Last Updated Nov 25, 2009 12:12 PM EST
- Thinking, "I should have all the answers." Few people are willing to admit that they don't know what they really want in their careers. They look around and feel like everyone else has it figured out, so they just grit their teeth and pretend they do too.... Here's a reality check: As confident as people may appear, most of them don't really have it figured out.
- Taking aim while blindfolded. Imagine standing in the middle of a room, blindfolded. Someone puts a dart in your hand and tells you they have hung a dartboard somewhere in the room. Your task is to throw the dart and hit the bull's-eye. How likely are you to hit the target? It's the same way with people's careers. They want to hit the bull's-eye with a career they love, but when it comes to really understanding what makes them tick, they're flying blind. If you want to take off the blindfold, you need a deep understanding of what energizes you.
- Using the wrong factors to choose your path. We're not conditioned to look inside for the answers. We look everywhere but inside. We look to parental expectations. Societal definitions of success. Money. Status. Potential for advancement. And none of these things have anything to do with what you might love. Are those external factors important? Some are, some aren't. But even the ones that really are important aren't the whole story. If the only decision factors you use are external, you could theoretically hit that bull's-eye, but you probably won't.
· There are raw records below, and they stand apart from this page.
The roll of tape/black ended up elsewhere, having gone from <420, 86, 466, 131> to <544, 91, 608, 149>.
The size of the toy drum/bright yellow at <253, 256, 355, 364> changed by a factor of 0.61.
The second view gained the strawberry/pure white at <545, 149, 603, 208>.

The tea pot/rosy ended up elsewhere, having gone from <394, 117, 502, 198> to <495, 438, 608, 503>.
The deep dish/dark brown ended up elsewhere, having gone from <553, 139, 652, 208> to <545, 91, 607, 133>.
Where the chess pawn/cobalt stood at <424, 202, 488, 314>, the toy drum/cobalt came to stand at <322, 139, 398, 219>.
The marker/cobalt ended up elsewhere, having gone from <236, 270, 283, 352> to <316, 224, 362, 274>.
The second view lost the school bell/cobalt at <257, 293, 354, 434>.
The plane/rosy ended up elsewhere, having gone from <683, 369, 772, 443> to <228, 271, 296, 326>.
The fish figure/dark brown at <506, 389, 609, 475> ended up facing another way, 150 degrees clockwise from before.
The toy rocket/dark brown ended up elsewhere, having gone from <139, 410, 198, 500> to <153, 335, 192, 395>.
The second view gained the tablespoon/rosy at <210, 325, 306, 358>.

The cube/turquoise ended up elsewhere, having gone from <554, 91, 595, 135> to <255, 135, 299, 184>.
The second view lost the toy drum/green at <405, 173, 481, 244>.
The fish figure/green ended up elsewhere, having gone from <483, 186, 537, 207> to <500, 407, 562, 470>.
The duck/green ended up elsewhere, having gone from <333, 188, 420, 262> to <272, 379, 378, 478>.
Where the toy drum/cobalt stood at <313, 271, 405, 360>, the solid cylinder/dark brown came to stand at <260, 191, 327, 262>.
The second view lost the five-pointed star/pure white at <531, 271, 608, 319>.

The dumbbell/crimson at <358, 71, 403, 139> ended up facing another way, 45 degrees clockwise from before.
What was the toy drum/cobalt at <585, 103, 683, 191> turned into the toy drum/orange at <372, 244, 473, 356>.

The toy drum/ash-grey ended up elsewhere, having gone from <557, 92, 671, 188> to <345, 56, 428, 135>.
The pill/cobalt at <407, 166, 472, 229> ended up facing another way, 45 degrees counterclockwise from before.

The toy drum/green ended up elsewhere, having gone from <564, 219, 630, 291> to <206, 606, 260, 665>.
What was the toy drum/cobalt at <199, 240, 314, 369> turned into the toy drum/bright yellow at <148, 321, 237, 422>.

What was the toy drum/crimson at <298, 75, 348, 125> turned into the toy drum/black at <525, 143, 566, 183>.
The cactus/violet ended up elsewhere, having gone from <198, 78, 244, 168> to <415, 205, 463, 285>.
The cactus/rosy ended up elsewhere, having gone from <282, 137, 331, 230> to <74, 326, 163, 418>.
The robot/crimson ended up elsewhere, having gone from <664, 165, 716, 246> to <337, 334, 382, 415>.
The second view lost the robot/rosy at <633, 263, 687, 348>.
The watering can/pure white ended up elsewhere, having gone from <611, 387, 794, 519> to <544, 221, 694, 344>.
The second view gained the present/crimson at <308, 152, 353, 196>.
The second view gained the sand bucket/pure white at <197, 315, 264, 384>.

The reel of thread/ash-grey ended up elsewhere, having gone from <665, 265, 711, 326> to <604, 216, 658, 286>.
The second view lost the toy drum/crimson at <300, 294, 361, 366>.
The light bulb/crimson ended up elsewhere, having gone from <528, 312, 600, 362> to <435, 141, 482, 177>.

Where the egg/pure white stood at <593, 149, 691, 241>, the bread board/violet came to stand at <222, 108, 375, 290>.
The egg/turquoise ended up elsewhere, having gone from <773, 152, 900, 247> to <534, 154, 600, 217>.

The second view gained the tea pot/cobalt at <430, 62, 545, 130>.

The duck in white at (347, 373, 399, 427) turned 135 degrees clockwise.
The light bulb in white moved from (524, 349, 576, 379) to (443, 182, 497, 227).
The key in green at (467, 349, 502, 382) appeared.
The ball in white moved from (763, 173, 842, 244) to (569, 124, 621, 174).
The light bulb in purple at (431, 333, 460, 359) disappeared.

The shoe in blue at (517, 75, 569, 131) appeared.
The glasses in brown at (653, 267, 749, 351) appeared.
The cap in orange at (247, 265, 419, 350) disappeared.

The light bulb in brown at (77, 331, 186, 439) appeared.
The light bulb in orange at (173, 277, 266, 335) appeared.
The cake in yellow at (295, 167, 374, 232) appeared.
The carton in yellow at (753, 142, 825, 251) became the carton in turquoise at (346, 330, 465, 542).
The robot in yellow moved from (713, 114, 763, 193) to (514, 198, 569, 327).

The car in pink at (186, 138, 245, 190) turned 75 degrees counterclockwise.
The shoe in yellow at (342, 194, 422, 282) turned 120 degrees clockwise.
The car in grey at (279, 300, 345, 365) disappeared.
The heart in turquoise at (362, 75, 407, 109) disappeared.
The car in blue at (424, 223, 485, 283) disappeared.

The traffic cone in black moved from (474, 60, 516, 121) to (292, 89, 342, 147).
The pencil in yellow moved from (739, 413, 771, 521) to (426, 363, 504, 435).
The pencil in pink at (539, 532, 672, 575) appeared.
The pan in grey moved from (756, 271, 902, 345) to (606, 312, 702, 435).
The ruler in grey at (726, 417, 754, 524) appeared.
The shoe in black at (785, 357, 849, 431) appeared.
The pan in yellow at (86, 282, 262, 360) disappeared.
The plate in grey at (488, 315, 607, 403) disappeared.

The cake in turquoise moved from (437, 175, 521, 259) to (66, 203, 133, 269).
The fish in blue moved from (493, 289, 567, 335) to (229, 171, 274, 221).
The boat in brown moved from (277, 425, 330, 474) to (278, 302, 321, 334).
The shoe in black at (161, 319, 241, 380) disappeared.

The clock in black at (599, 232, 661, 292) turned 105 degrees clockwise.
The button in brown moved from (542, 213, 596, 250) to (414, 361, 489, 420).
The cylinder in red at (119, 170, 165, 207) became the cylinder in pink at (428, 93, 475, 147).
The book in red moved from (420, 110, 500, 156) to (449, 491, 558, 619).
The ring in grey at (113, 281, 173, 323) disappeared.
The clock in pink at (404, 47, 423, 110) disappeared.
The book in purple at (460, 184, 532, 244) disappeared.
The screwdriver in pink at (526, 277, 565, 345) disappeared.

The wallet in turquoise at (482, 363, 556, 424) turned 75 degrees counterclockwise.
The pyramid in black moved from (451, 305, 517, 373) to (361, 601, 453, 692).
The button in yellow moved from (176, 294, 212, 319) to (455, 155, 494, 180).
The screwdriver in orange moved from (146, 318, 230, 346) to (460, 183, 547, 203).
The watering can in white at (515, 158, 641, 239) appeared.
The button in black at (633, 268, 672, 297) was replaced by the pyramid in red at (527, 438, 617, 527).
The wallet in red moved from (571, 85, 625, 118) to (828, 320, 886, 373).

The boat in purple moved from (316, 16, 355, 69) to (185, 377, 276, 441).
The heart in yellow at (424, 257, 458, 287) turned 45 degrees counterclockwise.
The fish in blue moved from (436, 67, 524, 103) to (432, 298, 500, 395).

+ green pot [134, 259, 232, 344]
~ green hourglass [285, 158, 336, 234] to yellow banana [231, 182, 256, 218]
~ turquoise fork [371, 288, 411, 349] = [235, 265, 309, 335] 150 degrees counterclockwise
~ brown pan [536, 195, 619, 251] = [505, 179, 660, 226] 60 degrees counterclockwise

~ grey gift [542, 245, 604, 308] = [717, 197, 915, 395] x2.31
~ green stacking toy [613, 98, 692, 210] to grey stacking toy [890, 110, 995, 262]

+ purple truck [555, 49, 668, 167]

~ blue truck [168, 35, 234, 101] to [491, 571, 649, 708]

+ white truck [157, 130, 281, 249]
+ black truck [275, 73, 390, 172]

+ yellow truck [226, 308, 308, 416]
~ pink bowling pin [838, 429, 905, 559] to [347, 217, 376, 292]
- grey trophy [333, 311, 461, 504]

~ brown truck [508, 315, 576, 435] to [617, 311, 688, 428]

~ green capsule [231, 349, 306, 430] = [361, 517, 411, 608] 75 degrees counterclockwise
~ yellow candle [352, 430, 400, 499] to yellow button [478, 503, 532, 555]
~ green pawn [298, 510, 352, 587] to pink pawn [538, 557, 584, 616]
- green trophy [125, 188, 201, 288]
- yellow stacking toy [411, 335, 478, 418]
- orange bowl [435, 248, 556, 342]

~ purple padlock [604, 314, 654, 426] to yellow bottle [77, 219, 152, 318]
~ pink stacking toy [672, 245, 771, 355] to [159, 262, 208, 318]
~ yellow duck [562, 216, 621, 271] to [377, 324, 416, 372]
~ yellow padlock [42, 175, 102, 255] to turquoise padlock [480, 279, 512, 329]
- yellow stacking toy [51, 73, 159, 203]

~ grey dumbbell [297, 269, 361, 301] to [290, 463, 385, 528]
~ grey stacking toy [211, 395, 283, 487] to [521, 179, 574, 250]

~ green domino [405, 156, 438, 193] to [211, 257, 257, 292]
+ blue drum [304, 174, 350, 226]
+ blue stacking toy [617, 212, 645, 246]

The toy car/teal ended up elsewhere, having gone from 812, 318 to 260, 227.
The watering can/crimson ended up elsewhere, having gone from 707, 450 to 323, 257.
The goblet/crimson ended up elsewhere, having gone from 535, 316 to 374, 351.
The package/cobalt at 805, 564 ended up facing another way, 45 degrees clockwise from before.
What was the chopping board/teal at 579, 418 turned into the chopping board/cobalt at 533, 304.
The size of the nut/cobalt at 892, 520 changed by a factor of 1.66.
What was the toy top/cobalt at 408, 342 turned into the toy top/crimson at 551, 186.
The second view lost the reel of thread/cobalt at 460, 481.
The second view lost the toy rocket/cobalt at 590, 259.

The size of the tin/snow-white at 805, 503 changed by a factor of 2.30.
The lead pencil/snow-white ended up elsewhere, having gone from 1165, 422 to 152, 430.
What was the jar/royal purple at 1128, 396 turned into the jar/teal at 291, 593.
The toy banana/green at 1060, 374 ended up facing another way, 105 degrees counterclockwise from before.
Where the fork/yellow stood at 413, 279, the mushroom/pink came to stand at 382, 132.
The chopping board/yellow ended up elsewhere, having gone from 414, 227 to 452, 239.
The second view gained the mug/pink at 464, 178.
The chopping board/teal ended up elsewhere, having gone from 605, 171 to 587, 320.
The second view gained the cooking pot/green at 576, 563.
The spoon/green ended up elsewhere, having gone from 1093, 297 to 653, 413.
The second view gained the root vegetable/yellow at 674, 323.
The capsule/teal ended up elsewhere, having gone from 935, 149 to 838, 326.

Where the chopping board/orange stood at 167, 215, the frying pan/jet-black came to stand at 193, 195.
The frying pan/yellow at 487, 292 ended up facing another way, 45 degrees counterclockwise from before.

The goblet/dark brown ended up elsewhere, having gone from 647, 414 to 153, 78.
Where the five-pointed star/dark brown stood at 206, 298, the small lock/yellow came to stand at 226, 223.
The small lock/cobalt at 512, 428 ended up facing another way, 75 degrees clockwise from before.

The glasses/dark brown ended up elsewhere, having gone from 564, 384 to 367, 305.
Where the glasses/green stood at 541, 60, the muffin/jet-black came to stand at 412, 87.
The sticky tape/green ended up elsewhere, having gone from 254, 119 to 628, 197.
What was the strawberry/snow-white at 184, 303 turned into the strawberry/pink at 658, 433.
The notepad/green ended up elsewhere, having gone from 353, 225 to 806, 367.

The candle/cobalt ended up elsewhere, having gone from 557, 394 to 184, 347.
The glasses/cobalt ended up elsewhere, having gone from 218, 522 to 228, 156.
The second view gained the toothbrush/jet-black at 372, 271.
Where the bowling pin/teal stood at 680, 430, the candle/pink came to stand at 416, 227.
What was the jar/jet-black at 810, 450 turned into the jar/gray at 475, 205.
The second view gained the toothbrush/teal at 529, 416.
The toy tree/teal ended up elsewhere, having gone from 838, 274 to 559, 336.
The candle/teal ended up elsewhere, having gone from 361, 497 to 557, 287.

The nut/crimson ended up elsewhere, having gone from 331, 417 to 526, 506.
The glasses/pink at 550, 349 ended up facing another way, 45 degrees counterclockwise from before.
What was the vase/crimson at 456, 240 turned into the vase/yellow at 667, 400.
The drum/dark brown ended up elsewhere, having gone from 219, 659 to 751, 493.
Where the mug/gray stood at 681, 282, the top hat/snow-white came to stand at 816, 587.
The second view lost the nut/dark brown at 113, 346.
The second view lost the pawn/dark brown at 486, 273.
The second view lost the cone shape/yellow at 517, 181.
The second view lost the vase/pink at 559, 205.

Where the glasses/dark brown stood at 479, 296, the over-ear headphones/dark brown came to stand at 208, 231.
- Waiting for the right time. One of the best ways to make sure you never have to go through the discomfort of making a career change is to say, "I'll do it when the time is right." The truth is, the time is never right. There are always half a dozen really good, compelling, defensible reasons why you can't make the change right now.
- Trying to do it yourself. I'm not suggesting that everybody needs to hire a career coach. I'm saying that the more you can externalize your process (both exploration and implementation), the better your chances of making it happen. That could mean working with a career coach, but it could just as likely be with friends, family, or colleagues. Find someone to be your sounding board.